After listening to many other residents and reading all the correspondences back and forth I can only put my findings down to the lack of organisation and poor professional consultation management between our council and the other parties involved.
Since the back office merger of Havering and Newham councils our council has been plummeting from a top performing council down the ranks with the likes of Newham, Barking and Dagenham, Hackney, Tower Hamlets and the other poorly managed councils.
This is why we find ourselves in this trouble and why our council is not performing like it once did.
I know this statement will once again find me in deep trouble but if you want the truth from me, I am sorry but here it is.
I will continue to do my best for the residents I represent and my main aim will be to get Havering Council out of this merger with Newham.
Resident groups don’t share values
Cllr Damian White, leader of Havering Council, writes:
Readers may be forgiven in believing that all residents’ association councillors are part of one large harmonious group, seeking to serve all people across Havering.
The truth is that political resident association councillors are almost a uniquely Havering phenomena. Our borough has more resident association councillors than anywhere in London or, most of the country.
Resident associations play a vital role within civic life, and an important way in which residents may have their views and opinions heard.
However, the view that seems to be expressed as of late, that all residents association and independent councillors across Havering subscribe or share a common set of beliefs or values, is a nonsense.
Over many years, the many different resident associations represented on the council have made their own mind up on how best to deliver for all residents of the borough.
I have often been told by residents’ colleagues that they are better placed because they do not follow a whip on the council.
We must therefore look to Brighton Council, which was the first Green authority in the country, as what could happen to Havering if they took charge.
Brighton was taken to a brink of ruin by a group that maintained no whipping system on the council and was, in effect, a desperate grouping of independent Green councillors – all sharing a similar branding but a very different view point on how best to manage their affairs.
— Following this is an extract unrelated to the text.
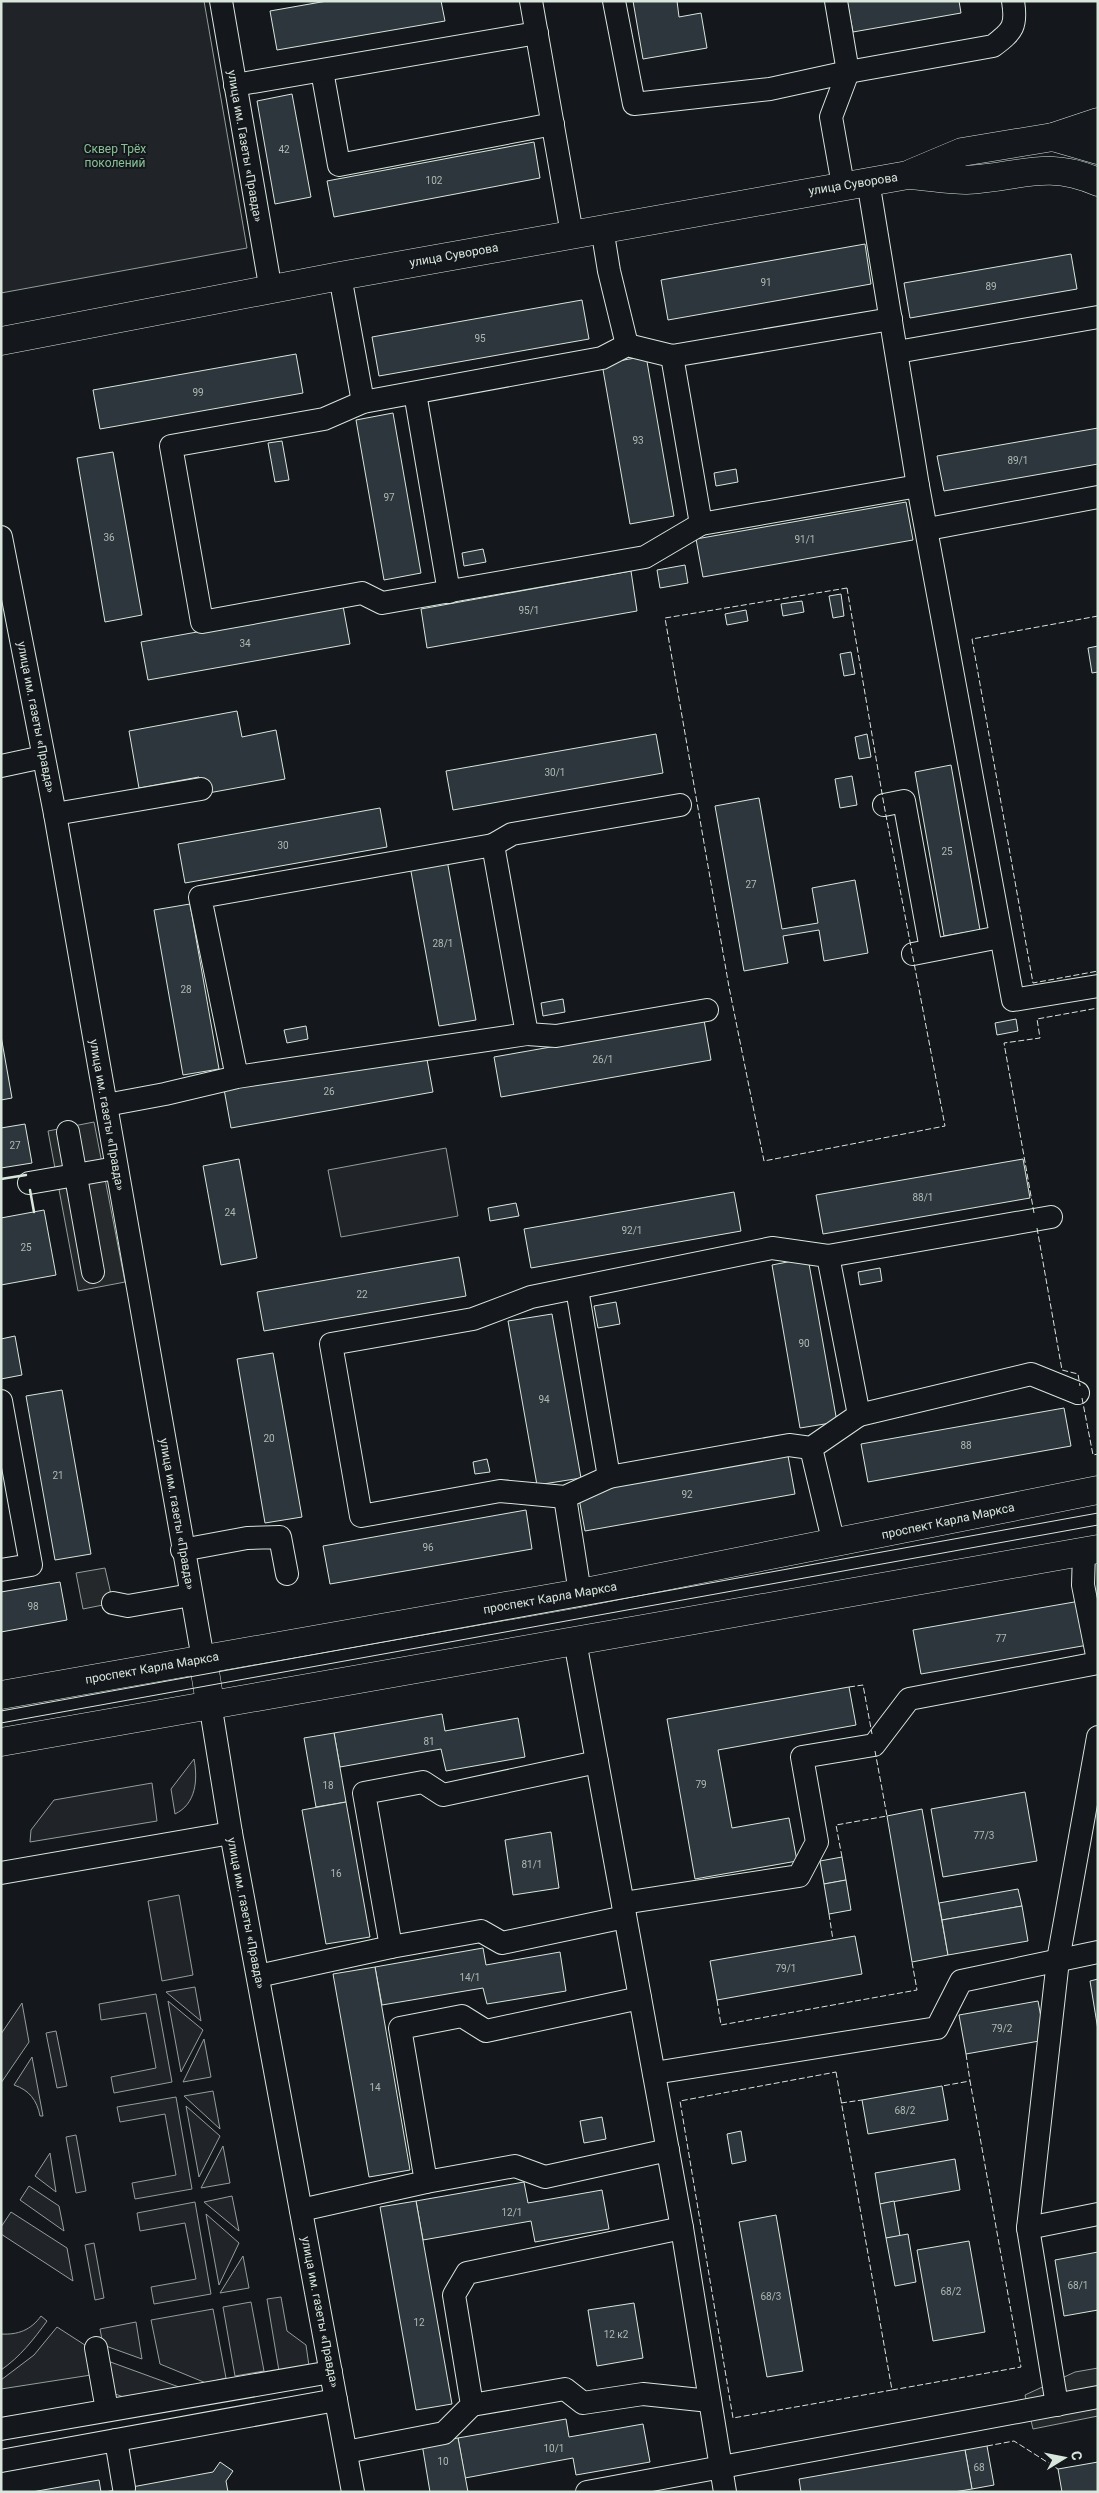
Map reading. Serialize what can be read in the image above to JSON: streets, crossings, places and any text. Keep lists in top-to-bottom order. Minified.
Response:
{"streets":{"main road":["улица Суворова","улица им. газеты «Правда»","проспект Карла Маркса"],"street":["улица им. Газеты «Правда»"]},"crossings":[["улица им. Газеты «Правда»","улица Суворова"],["улица им. газеты «Правда»","проспект Карла Маркса"]],"parks":["Сквер Трёх поколений"],"house_numbers":["42","102","91","89","95","99","93","89/1","97","36","91/1","95/1","34","30/1","30","25","27","28/1","28","26/1","26","27","88/1","24","92/1","25","22","90","94","20","88","21","92","96","98","77","81","79","18","77/3","81/1","16","79/1","14/1","79/2","14","68/2","12/1","68/1","68/2","68/3","12","12 к2","10/1","10","68"],"north":"right"}
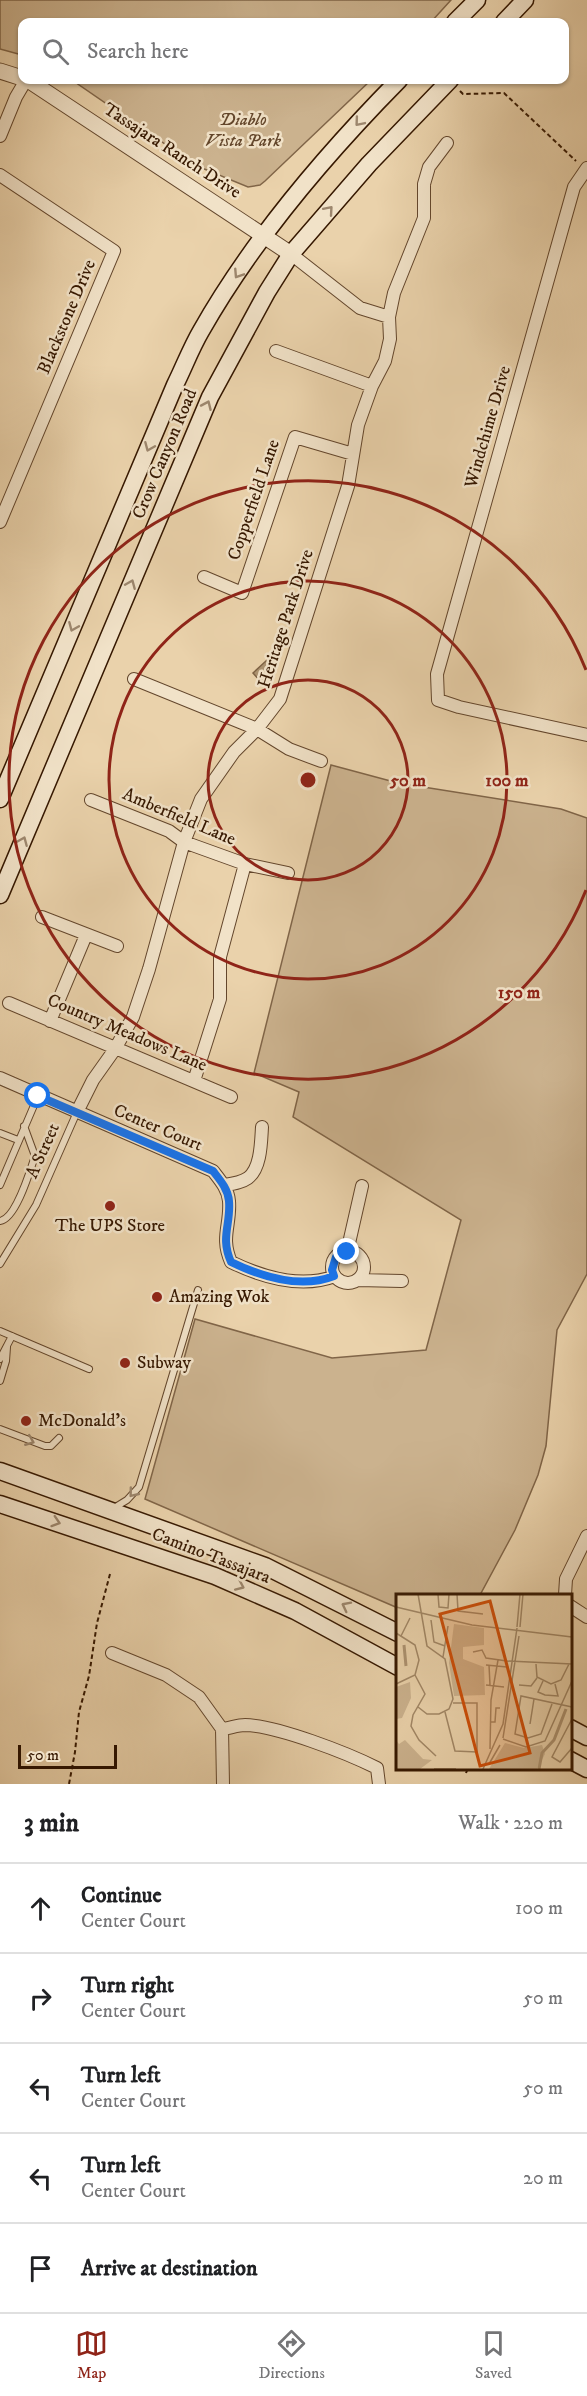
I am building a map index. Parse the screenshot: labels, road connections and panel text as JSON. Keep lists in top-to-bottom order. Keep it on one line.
{"streets":{"main road":["Crow Canyon Road","Camino Tassajara"],"street":["Tassajara Ranch Drive","Blackstone Drive","Windchime Drive","Copperfield Lane","Heritage Park Drive","Amberfield Lane","Country Meadows Lane","Center Court"],"lane":["A Street"]},"crossings":[["Tassajara Ranch Drive","Crow Canyon Road"],["Copperfield Lane","Heritage Park Drive"],["Heritage Park Drive","Amberfield Lane"],["Heritage Park Drive","Country Meadows Lane"],["Heritage Park Drive","Center Court"],["Heritage Park Drive","A Street"],["Center Court","A Street"]],"parks":["Diablo Vista Park"],"places":["The UPS Store","Amazing Wok","Subway","McDonald's"],"scale_bar":"50 m","page":{"search":"Search here","scale":"50 m","heading":["3 min","Walk · 220 m"],"list":[["Continue","Center Court","100 m"],["Turn right","Center Court","50 m"],["Turn left","Center Court","50 m"],["Turn left","Center Court","20 m"],"Arrive at destination"],"nav":["Map","Directions","Saved"]},"rings":["50 m","100 m","150 m"]}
Looking at all residents association councillors on Havering, we have former Labour, Conservative, and National Front members, all now proudly sitting as resident association councillors – a collection of individuals with a shared branding but view different political beliefs.
In comparison, the Conservative Group, which is by far the largest single group on the council, is united in a view and desire to deliver one thing: to Keep Havering Special.
Whilst I doubt that my view will be universally welcomed by those that may wish to hide their true colours under a sanitizing R A banner, my administration will build upon the successes of the last 16 years – to deliver a truly special borough.
We need injunction against Travellers
Cllr Clarence Barrett, group leader, Upminster & Cranham Residents’ Association, writes:
Given the regular Traveller incursions into our borough and the inevitable mountain of fly-tipped rubbish and debris left behind, we should be doing all within the powers available to tackle this scourge.
A tactic that has proved successful elsewhere is the use of an injunction against unauthorised camps and named persons from setting up such encampments across sites on a borough wide basis.
The injunction allows the authority to move encampments on within 24 hours, as opposed to the five or six days it normally takes, while a breach of the injunction is contempt of court and punishable by a term of imprisonment.
Waltham Forest, Redbridge, Barking and Dagenham, Enfield and Essex County Council all have injunctions in place – so why haven’t Havering?
No wonder the Traveller community targets our borough, as we must seem a soft touch compared with our neighbours.